Orphan Train by Christina Baker Kline

Reviewed by Ellen

Ratings

Content Ratings based on a 0-5 scale where
0 = no objectionable content and
5 = an excessive or disturbing level of content

Guide to Rating System

LANGUAGE

VIOLENCE

SEXUAL CONTENT

ADULT THEMES

Orphan-Train

Ratings Explanation

Language:  Every common swear word used at least once; the f-word used several times; profanity and crudity.

Violence:  A man shakes his young baby to make it stop crying. A farmer slaps an orphan boy around; another orphan boy talks about being abused by foster families. A young girl is molested by her foster father–see “Adult Themes”.  (Other violence in this book is minimal, but because rape and child molestation are classified as violent crimes, I’ve given it a ‘3’ rating.)

Sexual Content:  Jack’s father got his mother pregnant. Molly got a tattoo when she was 16 for “free” in exchange for her virginity. Jack and Molly engage in heavy petting in his car (he feels under her shirt; she is on top of him). Molly jokes about having to delete naked photos on facebook. Lillian and her boyfriend, explaining why they were late, say they were “waylaid” and laugh (sexual innuendo implied).
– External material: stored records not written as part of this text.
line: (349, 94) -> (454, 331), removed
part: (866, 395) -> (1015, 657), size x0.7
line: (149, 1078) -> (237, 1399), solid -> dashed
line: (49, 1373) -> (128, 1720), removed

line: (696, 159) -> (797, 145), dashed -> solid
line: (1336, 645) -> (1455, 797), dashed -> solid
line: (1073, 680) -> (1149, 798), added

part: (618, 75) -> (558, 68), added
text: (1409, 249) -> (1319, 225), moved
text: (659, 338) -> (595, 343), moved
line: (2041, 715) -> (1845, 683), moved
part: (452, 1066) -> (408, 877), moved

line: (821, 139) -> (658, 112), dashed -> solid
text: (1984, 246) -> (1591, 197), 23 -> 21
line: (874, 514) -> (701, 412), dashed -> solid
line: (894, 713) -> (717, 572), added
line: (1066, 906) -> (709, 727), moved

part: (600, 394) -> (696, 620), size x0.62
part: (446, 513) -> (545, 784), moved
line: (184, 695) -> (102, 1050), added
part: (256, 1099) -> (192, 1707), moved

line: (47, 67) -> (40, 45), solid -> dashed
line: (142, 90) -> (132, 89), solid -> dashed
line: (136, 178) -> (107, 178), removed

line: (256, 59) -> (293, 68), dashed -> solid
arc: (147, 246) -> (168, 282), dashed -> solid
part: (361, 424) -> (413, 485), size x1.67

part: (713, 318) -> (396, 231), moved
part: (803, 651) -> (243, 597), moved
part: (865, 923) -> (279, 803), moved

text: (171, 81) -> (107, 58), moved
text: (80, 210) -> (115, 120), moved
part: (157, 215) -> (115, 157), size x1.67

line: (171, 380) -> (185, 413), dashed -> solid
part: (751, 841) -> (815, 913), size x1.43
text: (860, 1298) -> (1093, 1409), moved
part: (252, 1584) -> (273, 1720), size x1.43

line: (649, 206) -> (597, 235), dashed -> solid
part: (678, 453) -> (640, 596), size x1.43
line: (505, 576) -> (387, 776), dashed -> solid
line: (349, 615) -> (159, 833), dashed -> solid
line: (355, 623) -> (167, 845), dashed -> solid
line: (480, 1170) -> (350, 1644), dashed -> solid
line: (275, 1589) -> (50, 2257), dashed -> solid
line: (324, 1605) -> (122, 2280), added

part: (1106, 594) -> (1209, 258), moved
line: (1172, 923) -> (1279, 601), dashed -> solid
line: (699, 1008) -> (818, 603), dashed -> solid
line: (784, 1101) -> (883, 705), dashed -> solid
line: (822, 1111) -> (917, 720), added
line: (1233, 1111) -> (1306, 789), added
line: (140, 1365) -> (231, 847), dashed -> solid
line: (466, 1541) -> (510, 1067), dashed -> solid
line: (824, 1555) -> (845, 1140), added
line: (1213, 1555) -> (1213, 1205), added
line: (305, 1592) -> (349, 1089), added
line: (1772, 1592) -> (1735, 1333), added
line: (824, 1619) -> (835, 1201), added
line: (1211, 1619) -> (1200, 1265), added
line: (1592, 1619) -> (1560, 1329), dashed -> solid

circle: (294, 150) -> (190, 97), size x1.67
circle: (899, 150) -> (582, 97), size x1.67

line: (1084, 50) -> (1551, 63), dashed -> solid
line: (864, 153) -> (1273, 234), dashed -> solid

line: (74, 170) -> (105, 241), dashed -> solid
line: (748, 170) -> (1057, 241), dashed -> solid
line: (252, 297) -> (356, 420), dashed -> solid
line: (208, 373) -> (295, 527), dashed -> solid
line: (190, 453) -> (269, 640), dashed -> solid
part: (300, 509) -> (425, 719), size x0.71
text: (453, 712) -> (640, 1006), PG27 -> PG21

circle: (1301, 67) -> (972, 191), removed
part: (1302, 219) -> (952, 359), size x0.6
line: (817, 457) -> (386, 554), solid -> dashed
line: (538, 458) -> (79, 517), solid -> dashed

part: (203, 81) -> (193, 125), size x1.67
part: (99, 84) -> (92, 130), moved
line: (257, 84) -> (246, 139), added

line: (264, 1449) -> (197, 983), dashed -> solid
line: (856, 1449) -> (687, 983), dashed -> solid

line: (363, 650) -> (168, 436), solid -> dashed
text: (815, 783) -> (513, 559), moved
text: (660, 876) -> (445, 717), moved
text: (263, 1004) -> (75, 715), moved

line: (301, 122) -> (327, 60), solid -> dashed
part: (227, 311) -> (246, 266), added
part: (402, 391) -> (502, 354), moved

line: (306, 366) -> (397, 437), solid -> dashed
Adult Themes:  Molly steals a library book and is sent to juvenile detention. When her father died, her mother went into an emotional tailspin resulting in Molly entering foster care. Niamh’s father is an alcoholic. Her family dies in a fire. Other drug references are mentioned, including someone joking about shutting down a meth lab. Molly’s foster mother frequently makes racist comments, and says Jack’s mother got “knocked up by a Mexican scrub”. She denigrates Molly’s Native American status. Mild alcohol usage is mentioned (a girl’s prom date gets drunk; a young woman’s friends go into town to visit the clubs/bars). The physical, emotional, and sexual abuse of foster children is detailed in certain incidents. A 12-year-old girl is groped and then molested by her foster father, the details of which are disturbing and crude. She runs away from home.

Synopsis

Between the years 1854 and 1929, approximately 200,000 orphaned children were transported from the East Coast to the Midwest on trains known as “orphan trains”. The hope was that these children, often orphaned when their immigrant parents did not survive the journey to America or after their arrival, would find lasting and loving homes in good Christian families living in cities or on farms in the Midwest. Many times this would prove true, but all too frequently these children wound up as free child labor for farmers or factory owners. They were often abused, both physically and emotionally; when they ran away, they were left to fend for themselves on the streets all over again.

This book takes place in the present and in the past: two stories of seemingly very different women, woven together by the common thread they share of being bounced around the foster care program until adulthood. First we have Molly, a Goth teenager whose outward appearance betrays her sensitive soul, and who lives with a resentful foster parent couple. Stealing a library book and getting caught forces Molly into community service where she meets Vivian, a wealthy 90-year-old widow living in a Victorian mansion. Obviously, thinks Molly, they will have nothing in common. But as it turns out, Vivian was also an orphan and has her own story to tell, a fascinating one that unfolds as Molly helps her sort through boxes of memories stored in her attic. Reliving Vivian’s past helps Molly with her present, and the two of them benefit from their friendship in unexpected but beautiful ways.

Orphan Train is an unforgettable story, at times disturbing and painful, at other times hopeful and redemptive. Although this particular story of Molly and Vivian is fictional, the orphan trains were real, and a piece of history I had never heard of. Did this chapter of history just get swept under the rug? It is hard to believe that so many children’s futures were left up to fate: they could step off the train and be chosen by a loving, nurturing family, or taken home by a cruel farmer and made to sleep in a drafty barn, or be completely picked over like bruised fruit left at the bottom of the crate. For an older girl like Vivian, especially with red hair, her fate was even more uncertain. Who would want a 10-year-old red-headed Irish girl? What good would she be? (This sheds a whole new light on Anne Shirley’s plight.) I do recommend this book, however, due to the disturbing, mature content in certain scenes, only for upper high school students and adults. (Read Anne of Green Gables if you are looking for a happier, lighter story about orphans.)